- _DATA PROVIDED_:
=== Begin Enclosure ===
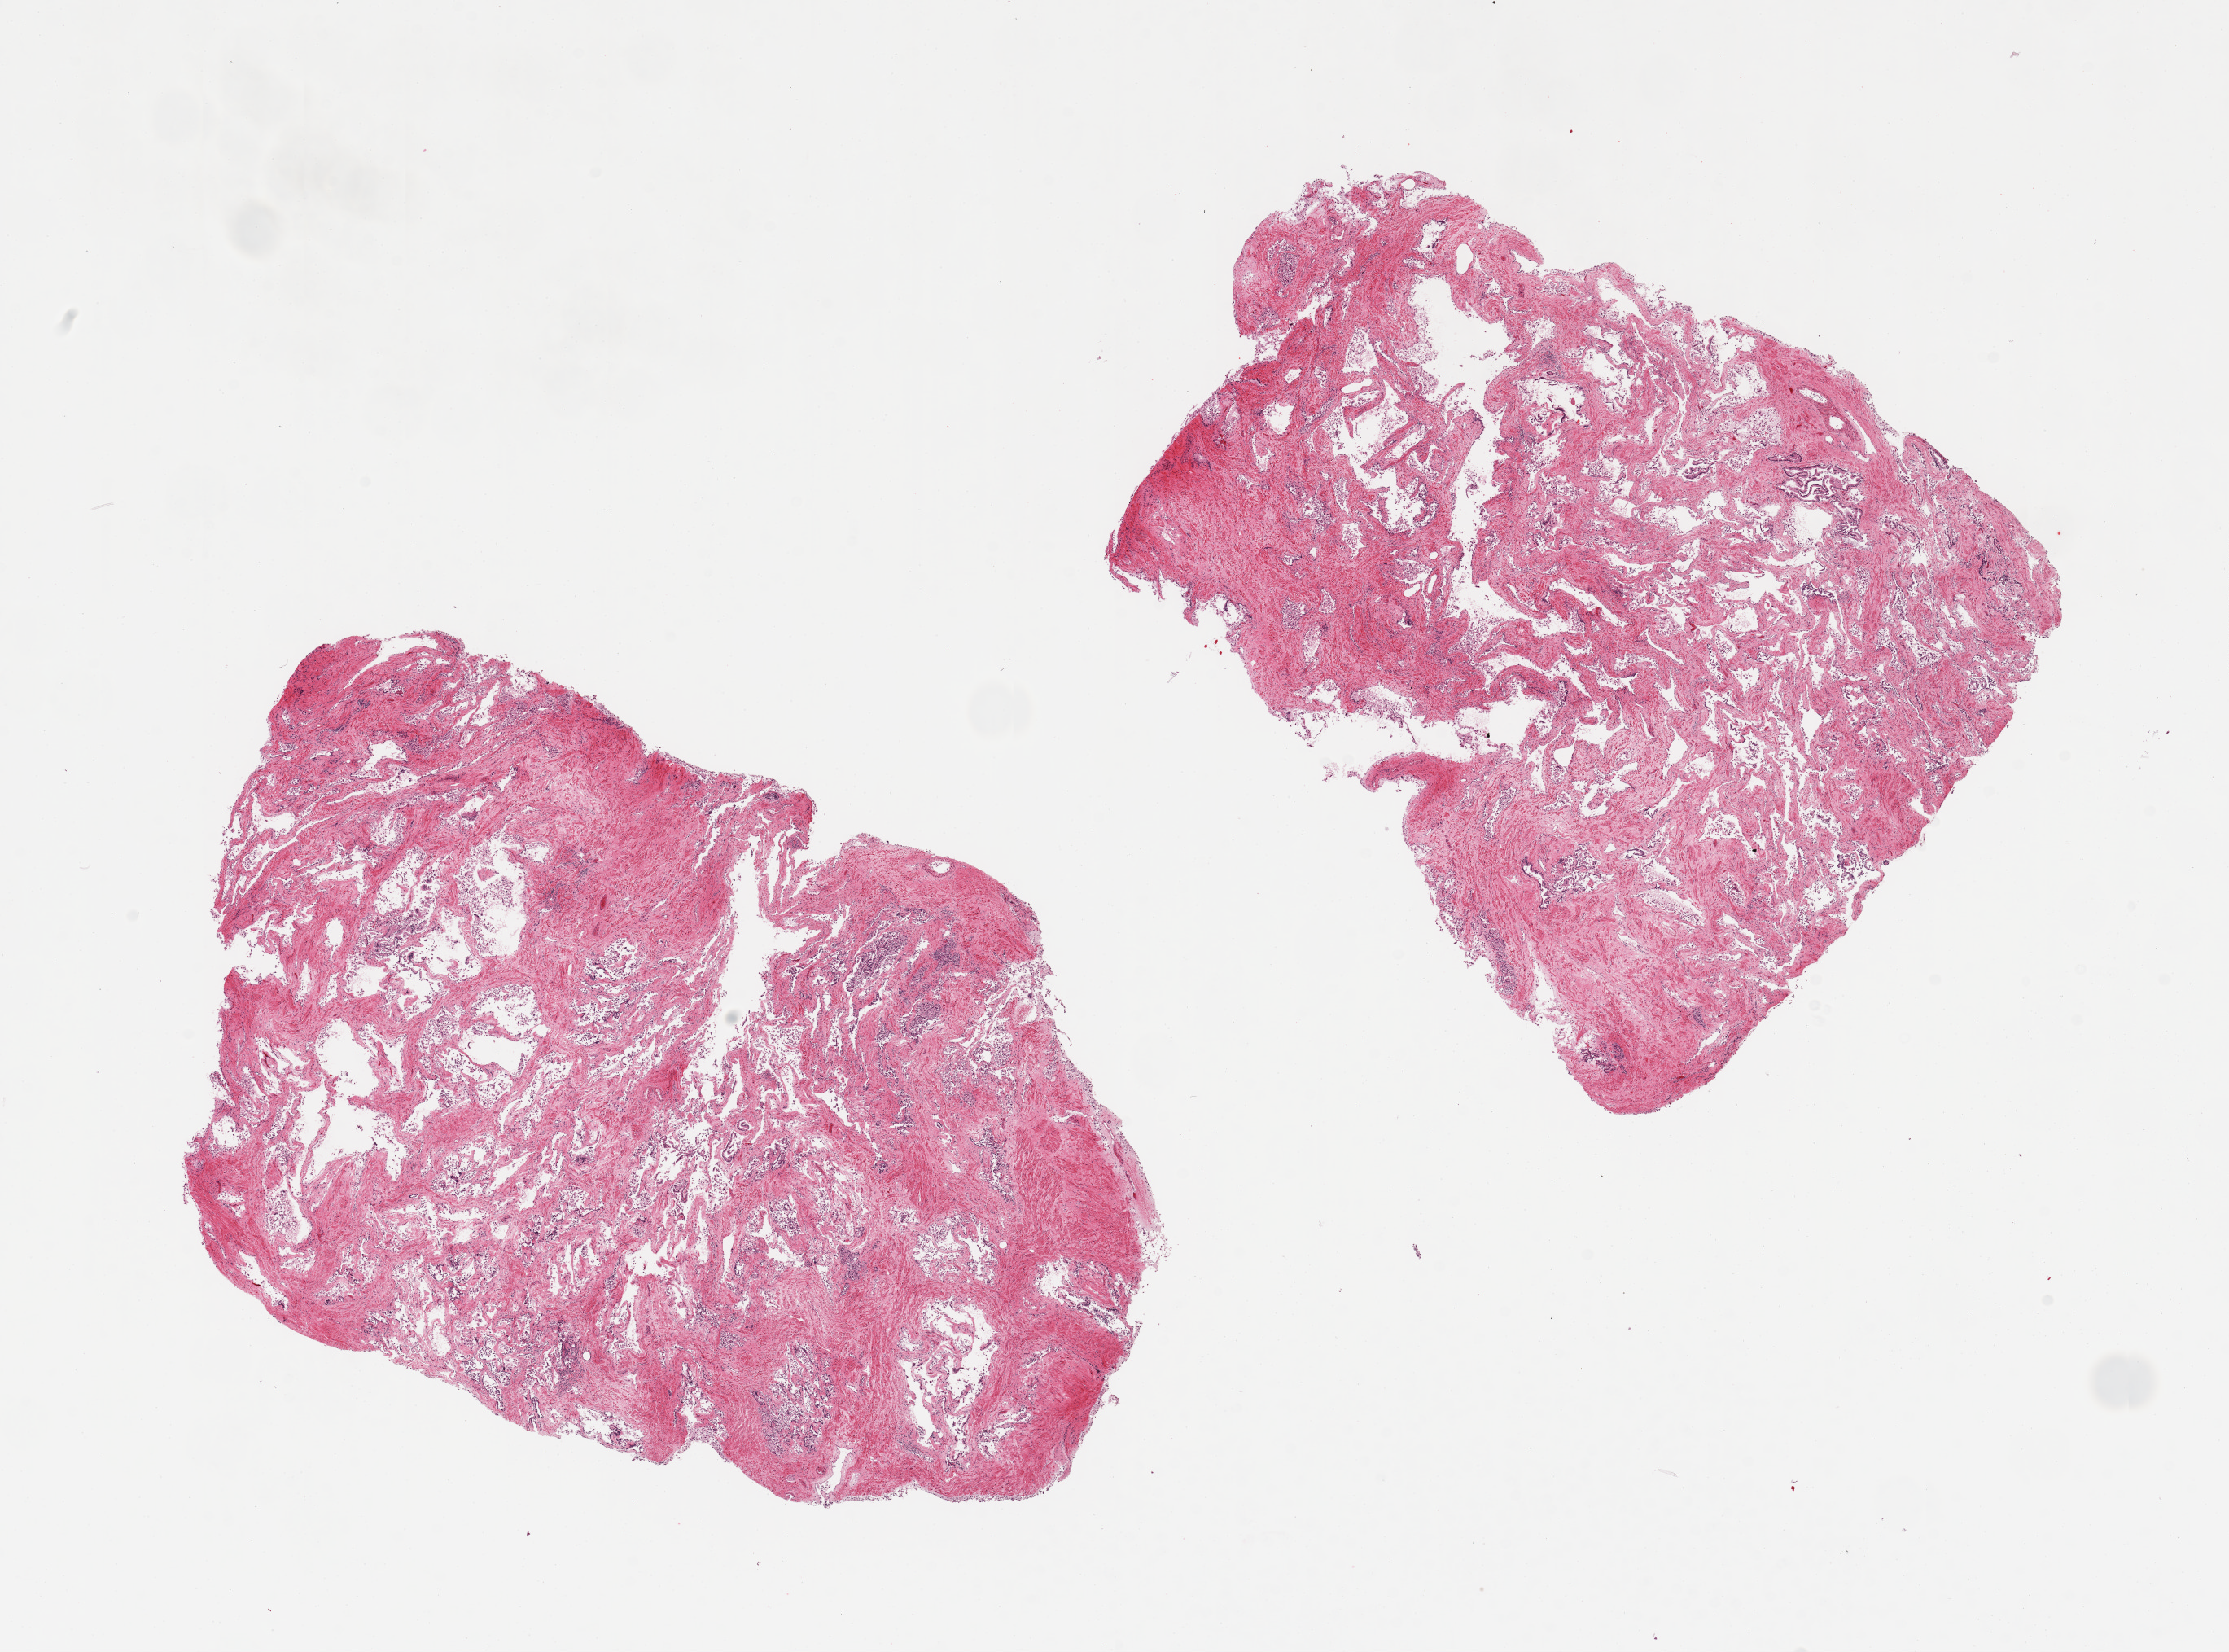
Whole-slide image, hematoxylin and eosin (H&E) stain, brightfield, whole scanned area (about 21.7 x 16.0 mm) shown as a low-resolution overview; PAXgene-fixed, paraffin-embedded tissue; sampled site (target tissue): prostate; tissue donor sample. Male donor.
Review note (as recorded): 2 pieces, glands autolyzed.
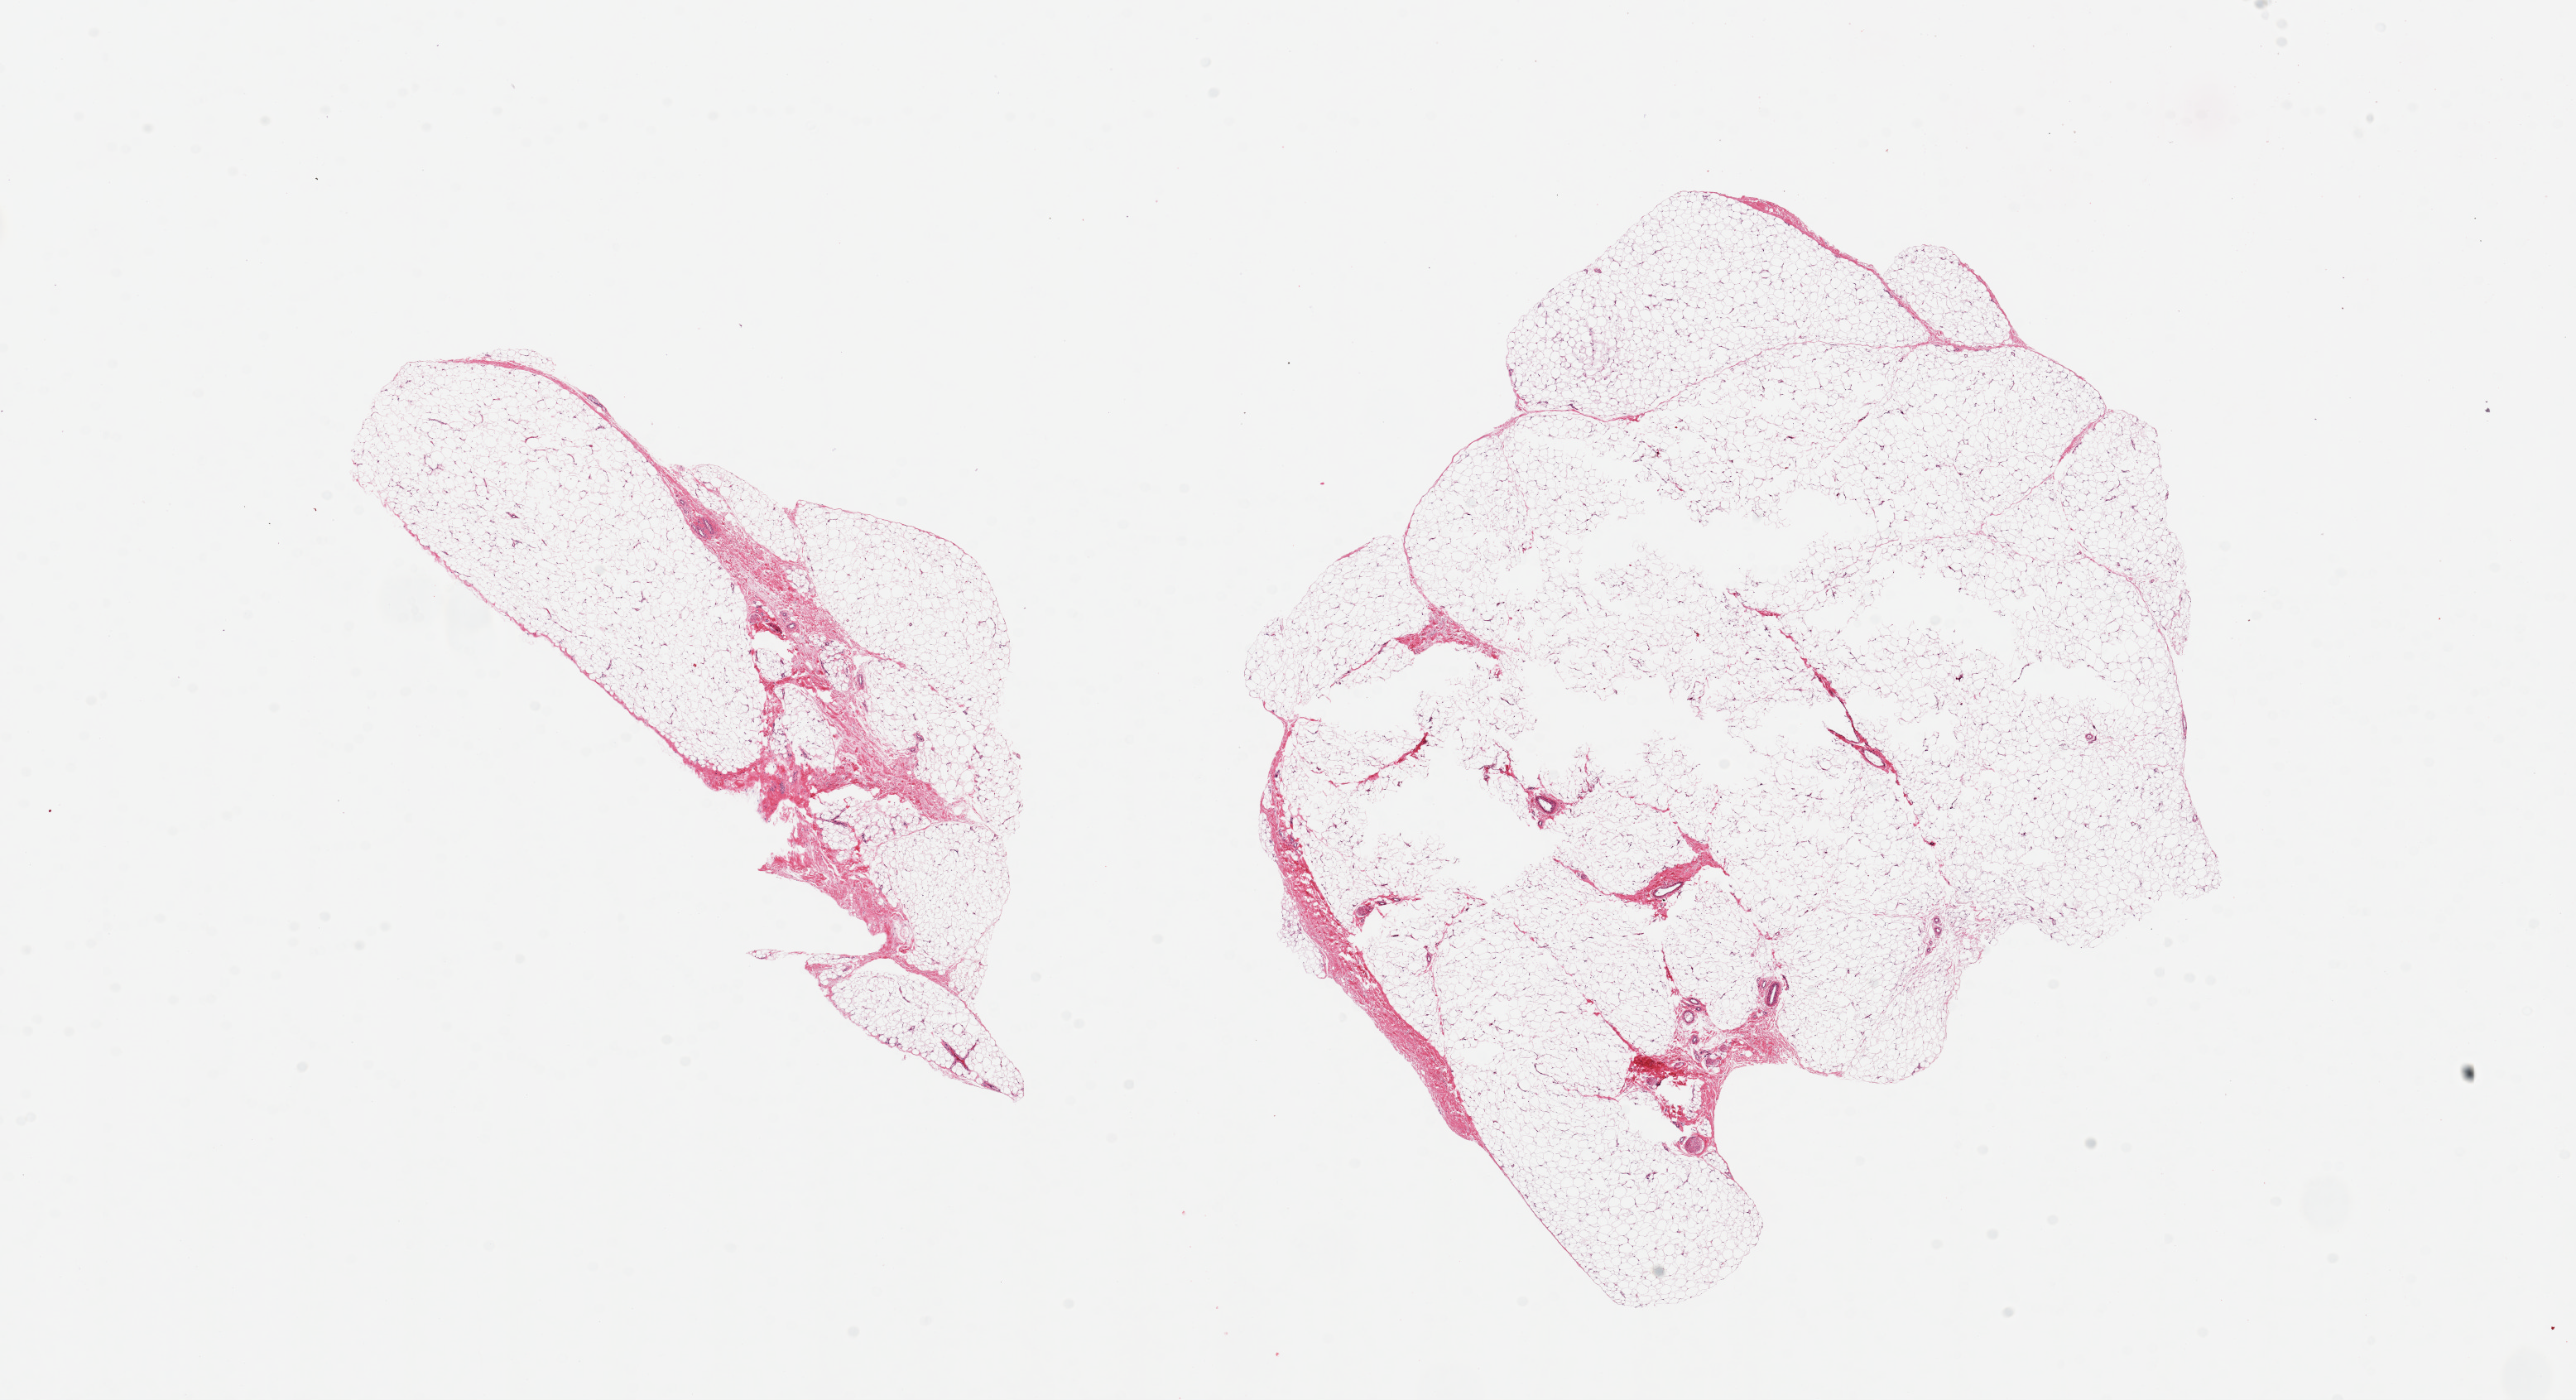
Hematoxylin and eosin (H&E) whole-slide image — a low-resolution overview of the entire scanned area, about 24.6 x 13.4 mm (from a 20x scan), PAXgene-fixed, paraffin-embedded tissue, section of adipose tissue (target tissue), donor tissue sample. Donor: male.
Pathologist's review note for this sample: 2 pieces ~8x6mm.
=== End Enclosure ===
- _TASK DETAILS_:
The full material above must be output verbatim, minus any pictures.

- _TASK RESPONSE_:
Whole-slide image, hematoxylin and eosin (H&E) stain, brightfield, whole scanned area (about 21.7 x 16.0 mm) shown as a low-resolution overview; PAXgene-fixed, paraffin-embedded tissue; sampled site (target tissue): prostate; tissue donor sample. Male donor.
Review note (as recorded): 2 pieces, glands autolyzed.
Hematoxylin and eosin (H&E) whole-slide image — a low-resolution overview of the entire scanned area, about 24.6 x 13.4 mm (from a 20x scan), PAXgene-fixed, paraffin-embedded tissue, section of adipose tissue (target tissue), donor tissue sample. Donor: male.
Pathologist's review note for this sample: 2 pieces ~8x6mm.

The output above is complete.